I have often wondered what the Saturday after the Friday we call good was like. We know that the disciples were hidden away for fear of the Jews so they were afraid. We know that they were sad and that is probably a word that doesn’t cover the grief and the shame. We all experience a sense of guilt when someone we love dies which is usually unreasonable but not always. In their case they had multiple reasons to be ashamed and filled with guilt. Abandonment of their teacher, downright repudiation in one instance, begins to describe the personal turmoil that must have existed in each of them. A sense of futility that they had given up all they knew to follow this one that was now dead had to enter into their calculus. Anger at being duped must have been high on the list.

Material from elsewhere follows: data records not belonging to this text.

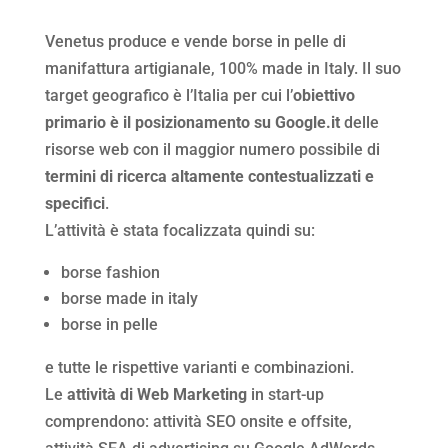
Venetus produce e vende borse in pelle di
manifattura artigianale, 100% made in Italy. Il suo
target geografico è l’Italia per cui l’
obiettivo
primario è il posizionamento su Google.it
delle
risorse web con il maggior numero possibile di
termini di ricerca altamente contestualizzati e
specifici
.
L’attività è stata focalizzata quindi su:
borse fashion
borse made in italy
borse in pelle
e tutte le rispettive varianti e combinazioni.
Le
attività di Web Marketing
in start-up
comprendono: attività SEO onsite e offsite,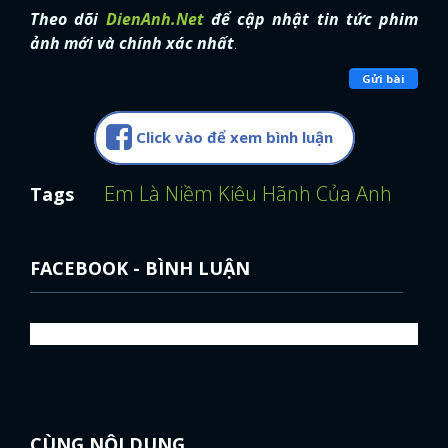
Theo dõi
DienAnh.Net
để cập nhật tin tức phim
ảnh mới và chính xác nhất
.
Gửi bài
Click vào để xem bình luận
Em Là Niềm Kiêu Hãnh Của Anh
Diễn 
Tags
FACEBOOK - BÌNH LUẬN
CÙNG NỘI DUNG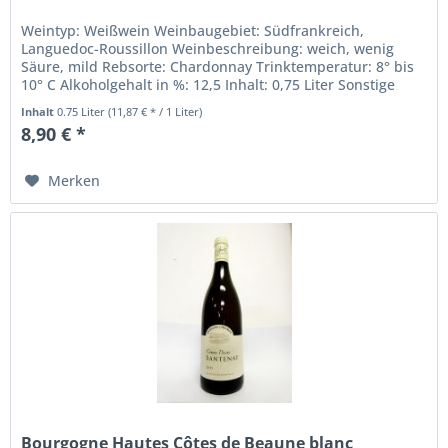
Weintyp: Weißwein Weinbaugebiet: Südfrankreich,
Languedoc-Roussillon Weinbeschreibung: weich, wenig
Säure, mild Rebsorte: Chardonnay Trinktemperatur: 8° bis
10° C Alkoholgehalt in %: 12,5 Inhalt: 0,75 Liter Sonstige
Inhaltsstoffe:...
Inhalt
0.75 Liter
(11,87 € * / 1 Liter)
8,90 € *
Merken
Bourgogne Hautes Côtes de Beaune blanc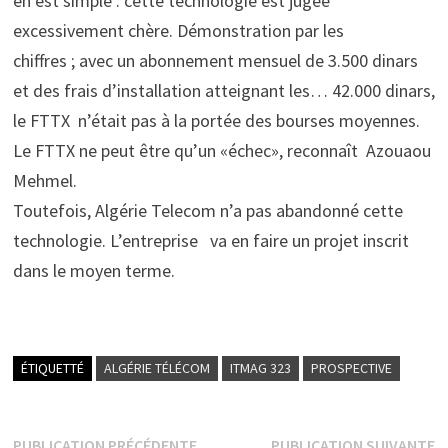
en est simple : cette technologie est jugée
excessivement chère. Démonstration par les
chiffres ; avec un abonnement mensuel de 3.500 dinars
et des frais d’installation atteignant les… 42.000 dinars,
le FTTX n’était pas à la portée des bourses moyennes.
Le FTTX ne peut être qu’un «échec», reconnaît Azouaou
Mehmel.
Toutefois, Algérie Telecom n’a pas abandonné cette
technologie. L’entreprise va en faire un projet inscrit
dans le moyen terme.
ÉTIQUETTÉ
ALGÉRIE TÉLÉCOM
ITMAG 323
PROSPECTIVE
Publication
P
PUBLICATION PRÉCÉDENTE
PUBLICATION SUIVANTE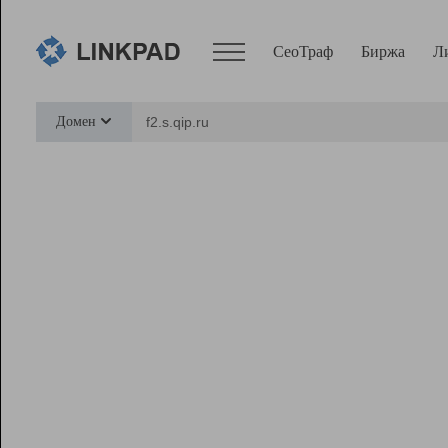
СеоТраф
Биржа
Л
Сервисы
Домен
СеоТраф
Монитор
Биржа
Pro
Линк+
Ресурсы
Вебмастер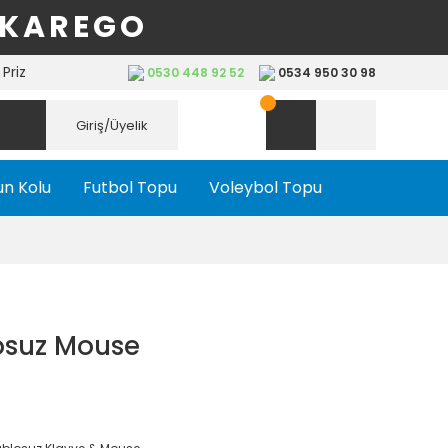
 KAREGO
Priz
0530 448 92 52
0534 950 30 98
Giriş/Üyelik
n Kolu
Futbol Topu
Voleybol Topu
osuz Mouse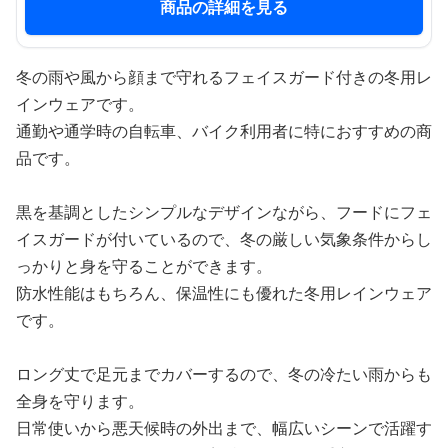
商品の詳細を見る
冬の雨や風から顔まで守れるフェイスガード付きの冬用レ
インウェアです。
通勤や通学時の自転車、バイク利用者に特におすすめの商
品です。
黒を基調としたシンプルなデザインながら、フードにフェ
イスガードが付いているので、冬の厳しい気象条件からし
っかりと身を守ることができます。
防水性能はもちろん、保温性にも優れた冬用レインウェア
です。
ロング丈で足元までカバーするので、冬の冷たい雨からも
全身を守ります。
日常使いから悪天候時の外出まで、幅広いシーンで活躍す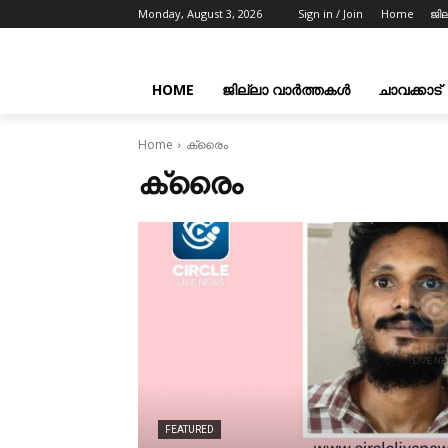
Monday, August 3, 2026
Sign in / Join
Home
ജി
HOME
ജില്ലാ വാർത്തകൾ
ചാവക്കാട്
Home
ക്രൈം
ക്രൈം
FEATURED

At the same time it is important to remember that as much as Jesus patiently told His disciples that He was going up to Jerusalem to die, He also told them that He would rise from the dead. I can imagine that in between those deep sighing breaths as the hours passed, and those anxious glances at the door to see if some officials were coming to arrest them, was the nagging suspicion and fear that there would be a resurrection. There is an old joke – I have good news and bad news. What’s the good news? Jesus is coming back! What’s the bad news? He is really mad! “What if this Jesus who we have forsaken does rise? He may be coming back to punish!” If that sounds silly to you think of the thoughts that you thought in the hours before a loved one died, or in those breathless trips to a hospital not knowing what you would find when you got there. Think of the endless thoughts as you tossed and turned in the long watches of the night over something said or done, that even today makes your ears and cheeks burn red with shame. Think about these things and try and get into the thoughts that were probably swirling through that small band who probably could not even worship properly.
Trying to get into their mood and thoughts makes the events that take place tomorrow joyous and frustrating as well. After all these events the laconic saying will still ring out about the events of Easter that “some doubted”.